Review: Roswell (12) / Directed by: Jeremy Kagan / Screenplay by: Arthur L Kopit, Jeremy Kagan / Starring: Kyle McLachlan, Martin Sheen, Dwight Yoakam, Xander Berkeley, Kim Griest, Bob Gunton / Release Date: 26th March 2012
So what did happen in Roswell, New Mexico in July 1947? Did something extra-terrestrial really crash-land in a farmer’s field just outside this tiny, unexceptional desert town – as military reports initially suggested – or was it really just a downed weather balloon – as hastily-released military reports claimed just a day later? This entertaining and well-researched if not exactly thrilling US TV movie from 1994 won’t give you any definitive answers but it may well raise a few intriguing questions.

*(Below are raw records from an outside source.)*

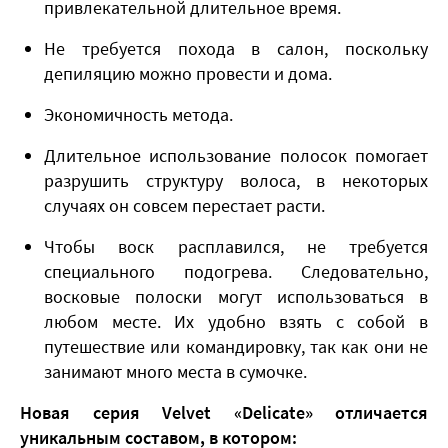
привлекательной длительное время.
Не требуется похода в салон, поскольку
депиляцию можно провести и дома.
Экономичность метода.
Длительное использование полосок помогает
разрушить структуру волоса, в некоторых
случаях он совсем перестает расти.
Чтобы воск расплавился, не требуется
специального подогрева. Следовательно,
восковые полоски могут использоваться в
любом месте. Их удобно взять с собой в
путешествие или командировку, так как они не
занимают много места в сумочке.
Новая серия Velvet «Delicate» отличается
уникальным составом, в котором:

Presented initially as a ‘docudrama’, Roswell opens at an entirely-fictional 1977 reunion of surviving members of the 509th Bomb Wing of the 8th USAAAF which dropped the bombs on Hiroshima and Nagasaki and brought an end to the Second World War. Major Jesse Marcel (McLachlan), intelligence officer of the Bomb Wing at the time of what’s become known as “the Roswell incident” has lived with bitter memories of his involvement in the affair for thirty years. One of the first on the scene at the Brazel ranch where the fallen debris is located, Marcel quickly determines, according to events as depicted in flashback in Roswell, that the materials found scattered about the field are of non-Earth origin. It’s quickly and proudly announced that the US Military are in possession of “a flying saucer”. However before long Government types are on the scene and Marcel and his team are forced to change their story, declaring that they made a mistake and the debris was actually just a stray weather balloon. Stories are changed, history rewritten and, before long, the Roswell incident is forgotten…

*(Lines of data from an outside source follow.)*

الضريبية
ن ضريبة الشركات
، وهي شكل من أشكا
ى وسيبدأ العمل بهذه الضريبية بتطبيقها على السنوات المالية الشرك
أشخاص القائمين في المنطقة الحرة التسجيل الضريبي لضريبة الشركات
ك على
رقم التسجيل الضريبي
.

But Marcel has lived with the deceit for three decades. At the reunion he seeks out others who were involved in the investigation and the cover-up at the time as well as contemporary UFO commentators still fascinated by the incident. In time, as tongues are loosened and long-hidden memories exhumed, Marcel begins to piece together the truth – some of which is rather startling and presented with huge wedges of artistic and narrative licence – and finds the peace which has eluded him and his family since 1947.

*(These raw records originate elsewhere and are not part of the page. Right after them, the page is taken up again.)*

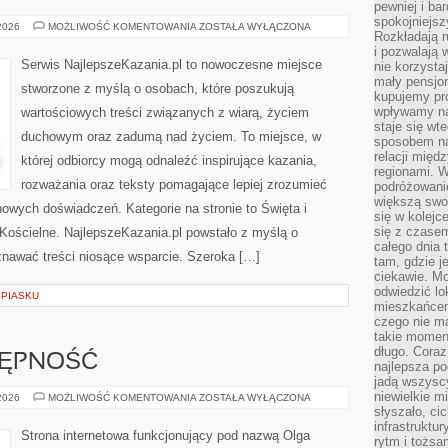
pewniej i ba
spokojniejsz
MSZE
 2026
MOŻLIWOŚĆ KOMENTOWANIA
ZOSTAŁA WYŁĄCZONA
Rozkładają r
ŚWIĘTE
i pozwalają 
Serwis NajlepszeKazania.pl to nowoczesne miejsce
nie korzyst
mały pensjon
stworzone z myślą o osobach, które poszukują
kupujemy pro
wpływamy na
wartościowych treści związanych z wiarą, życiem
staje się wt
duchowym oraz zadumą nad życiem. To miejsce, w
sposobem na
relacji mię
której odbiorcy mogą odnaleźć inspirujące kazania,
regionami. W
rozważania oraz teksty pomagające lepiej zrozumieć
podróżowani
większą swo
owych doświadczeń. Kategorie na stronie to Święta i
się w kolejce
się z czase
Kościelne. NajlepszeKazania.pl powstało z myślą o
całego dnia
znawać treści niosące wsparcie. Szeroka […]
tam, gdzie je
ciekawie. M
odwiedzić lo
 PIASKU
mieszkańcem
czego nie m
takie moment
długo. Coraz
TĘPNOŚĆ
najlepsza po
jadą wszysc
niewielkie m
PODRÓŻE
 2026
MOŻLIWOŚĆ KOMENTOWANIA
ZOSTAŁA WYŁĄCZONA
I
słyszało, ci
DOSTĘPNOŚĆ
infrastruktu
Strona internetowa funkcjonujący pod nazwą Olga
rytm i tożs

Roswell is largely a quiet, unshowy little film which quickly brings its audience up to speed with the Roswell myth and then patiently begins to unravel a complex and worrying conspiracy theory which, whilst unlikely to ever be proved as fact, makes for a damned good little story. But inevitably the script has to stray into the realms of fantasy and beyond as Marcel meets up with Martin Sheen’s Government official Townsend who spins fanciful tales of rescued aliens (depicted in the flashback sequences in the ‘grey’ tradition of most extra-terrestrial sightings), thought control and the idea that human DNA and evolution has been influenced by aliens across the centuries. Weave in a few stories about the development of the legendary Area 51, flying saucers held in laboratories and warnings about dozens of alien species on their way to Earth and suddenly Roswell has become an entirely different film and, unfortunately, a less interesting one as previously-believable characters start spouting unlikely melodramatic SF clichés.
It’s a shame that Roswell jettisoned its docudrama format for the sake of a few lazy sci-fi thrills; it’s as if the writers felt they needed to provide a definitive explanation for the Roswell Incident even though history records that, unless there’s something hidden deep in US government records, there isn’t one and if there is it’s probably not likely to be anything involving spindly grey aliens and Not Of This Earth technology. But for the most part it’s a competent if wordy little TV movie and if you can overlook Kyle McLachlan’s ropey old man make-up and his overdone doddery old man walk, it’ll pass your time amiably enough and it might even make you wonder just what happened that stormy night in Roswell way back in ‘47…
Special Features: A UFO/Roswell-centric episode from an American 1997 TV documentary series, photo gallery.